LE ROBARON EL DINERO PARA OPERARSE EN CUBA
Romina Kessler tiene “retinosis pigmentaria atípica”. Esto le impide, entre otras cosas, ir a la playa o a los boliches, cuestiones muy comunes para sus contemporáneos de 25 años.
Cuando le descubrieron la enfermedad, luego de deambular un año por varios especialistas, supo que sus dolores de cabeza, mareos, fotofobia y la dificultad en la agudeza visual, tenían que ver con esto.
“Me hacen muy mal las luces, me producen mucho dolor y rechazo. Se me dificulta concentrar la vista, leer, mirar televisión, todo eso que cualquiera hace normalmente, a mi me es difícil”. Romina contó a El Litoral que su malestar se fue acrecentando desde los 18 años, hasta que a los 23 encontró una médica cubana y empezó un tratamiento que la alivió bastante.
Desde ese momento, cuando supo que la tenían que operar para evitar que el daño siguiera avanzando, su familia y amigos empezaron a juntar los 6.000 euros necesarios para eso. Colectas, recitales y donaciones, permitieron llegar al monto.
Finalmente, la tan ansiada intervención iba a ser posible. Tiene los pasajes para ella, “nos alcanzó para pagar únicamente los míos”, para el próximo 6 de enero. La semana que viene su médica la iba a operar en Cuba.
Pero, una de las prácticas delictivas más comunes en los últimos tiempos le truncó esta posibilidad, al menos por ahora. Cuando su papá se retiró de una sucursal céntrica del Nuevo Banco de Santa Fe con el dinero, fue hasta el estacionamiento de La Rioja y 25 de mayo donde le robaron todo.
Irreversible
Romina explicó que su operación es absolutamente necesaria para evitar que los perjuicios progresen. “Esta es una enfermedad progresiva y el deterioro va avanzando. Yo me puedo quedar ciega”.
Por eso la cirugía, que consiste en “un implante de tejido adiposo orbitario en la parte posterior de la retina”, es inminente. “Es para evitar que siga empeorando. Es irreversible, todo lo que se destruye ahora, se pierde. Todas las células dañadas que tengo ya no las recupero más”, dijo.
Por eso, durante dos años y medio, hicieron hasta lo imposible para juntar la plata. Todo fue del esfuerzo de amigos y conocidos. El gobierno, a través de María Eugenia Bielsa, le prometió diversas gestiones que nunca se concretaron. Ni un peso, ni el pasaje.

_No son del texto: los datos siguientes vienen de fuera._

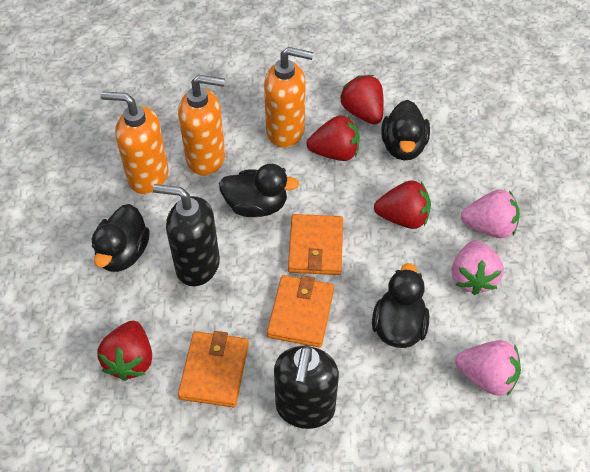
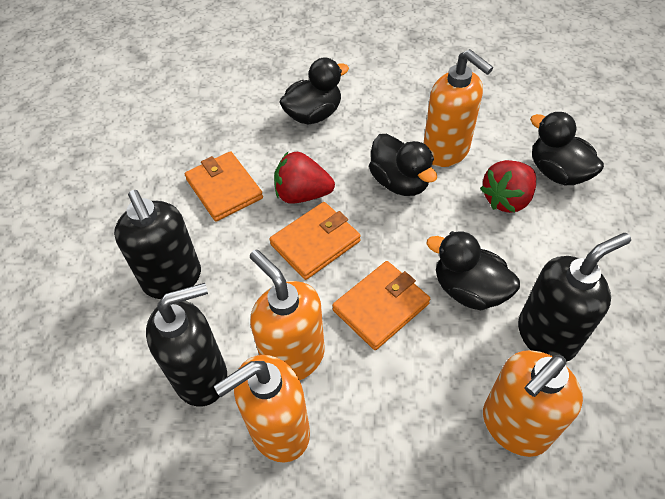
black soap dispenser: 2 -> 3
orange soap dispenser: 3 -> 4
pink strawberry: 3 -> 0
red strawberry: 4 -> 2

El gobernador tiene su expediente, pero hasta ahora no lo firmó. Esta mañana, Romina sentía que, con la plata, el turno y el pasaje, perdió la oportunidad de vivir mejor.
– ¿Qué esperas ahora?
– No tengo ninguna ilusión, pero no me queda otra opción… Lo que espero es que el gobierno se haga cargo de algo. Esta es una enfermedad que no se atiende en un hospital público. Esto es una emergencia médica, estoy pidiendo que me den la respuesta que me prometieron.
También espero que caigan en cana todos los que participaron en el robo. El que avisó, el que lo sacó, todos.